How to Avoid Copywriting Mistakes That Kill Your Direct Mail Response

Posted on 02/10/2022 at 09:51 AM by Meredith Bombella

How do you sell with the written word?  Well, the first thing you want to do is write like you talk.

You see so much direct mail that shoots itself in the foot by being boring . . . or too slick and professional . . . or chained to the pet peeves of a high school English teacher.

That kind of writing absolutely suppresses response.  Write with personality – like you speak – and punctuate for effect, not to follow rules. You should aim to be personal.

Have you seen some of the stuff sophisticated direct mail marketers are sending out?  We have.  And some of their letters are 8-pages, 16-pages, 32-pages or more. 

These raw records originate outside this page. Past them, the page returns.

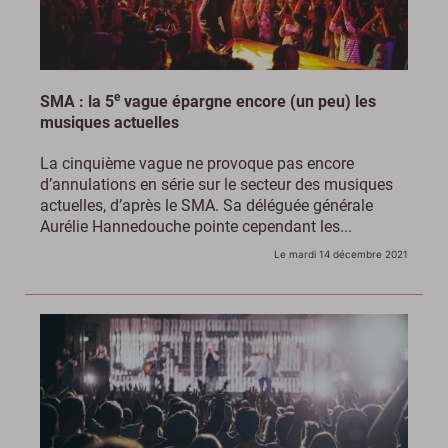
e
SMA : la 5
vague épargne encore (un peu) les
musiques actuelles
La cinquième vague ne provoque pas encore
d’annulations en série sur le secteur des musiques
actuelles, d’après le SMA. Sa déléguée générale
Aurélie Hannedouche pointe cependant les...
Le mardi 14 décembre 2021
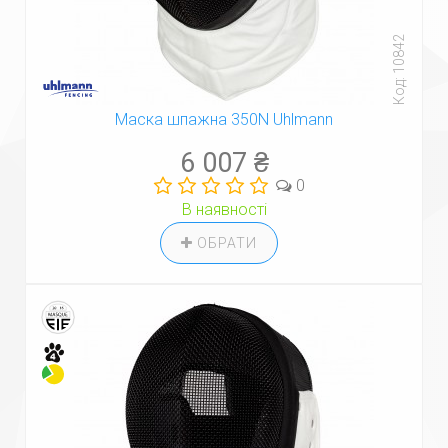
Код: 10842
Маска шпажна 350N Uhlmann
6 007 ₴
0
В наявності
ОБРАТИ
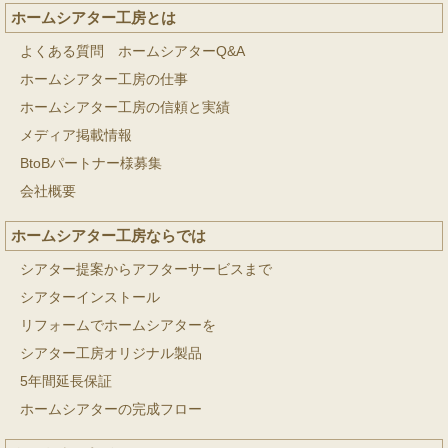
ホームシアター工房とは
よくある質問 ホームシアターQ&A
ホームシアター工房の仕事
ホームシアター工房の信頼と実績
メディア掲載情報
BtoBパートナー様募集
会社概要
ホームシアター工房ならでは
シアター提案からアフターサービスまで
シアターインストール
リフォームでホームシアターを
シアター工房オリジナル製品
5年間延長保証
ホームシアターの完成フロー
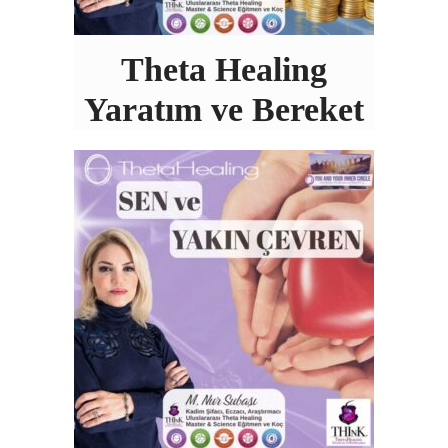
Theta Healing
Yaratım ve Bereket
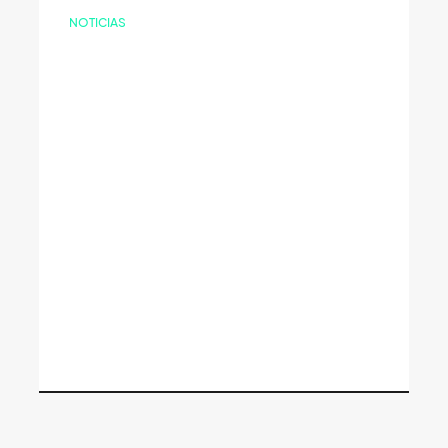
NOTICIAS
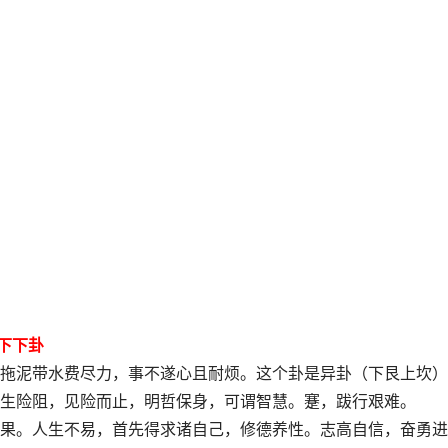
 下下卦
拖泥带水费尽力，事不遂心且耐烦。这个卦是异卦（下艮上坎）
生险阻，见险而止，明哲保身，可谓智慧。蹇，跋行艰难。
果。人生不易，首先得求诸自己，修德养性。志高自信，奋勇进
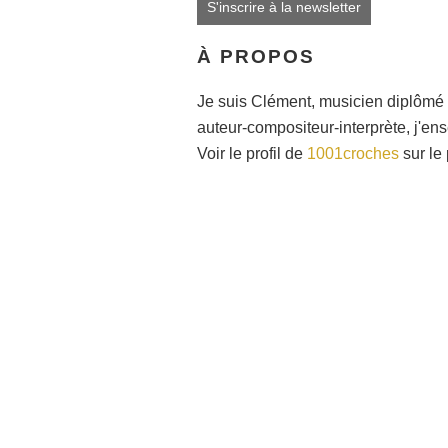
S'inscrire à la newsletter
À PROPOS
Je suis Clément, musicien diplômé 
auteur-compositeur-interprète, j'en
Voir le profil de
1001croches
sur le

They understand the proven adage: “The more you tell, the more you sell.”  Your copy can never be too long, if it’s interesting. 

What makes copy boring?

For starters, the same thing that makes a person boring – talking only about yourself.  How often have you seen this kind of drivel -- ?

•“We’ve been in business since...”

•“We’ve got the most state of the art...”

•“We’re the number one supplier to...”

Perhaps the advertiser cares about these things, but their readers are thinking about themselves.  Your readers want to know what you can do for them.

Write from the point-of-view of your reader.  As much as you can, eliminate words like I, our, we, and my.  Structure sentences with you and your.  

Take all your “we” sentences and rewrite them into “you” sentences that offer a benefit to your reader.  

When prospects get bored, they stop reading.  And when they stop reading, you have no chance of them buying from you.

Remember, in the back of your readers’ minds, they’re asking:

• Who cares?

• So what?

• Why you?

• What’s in it for me?

Who do you think has more credibility to them when answering those questions – a friend or a slick sales person?

Write your copy to build rapport.  To be personal.  To be a friend with a solution to their problem.  That’s what sells.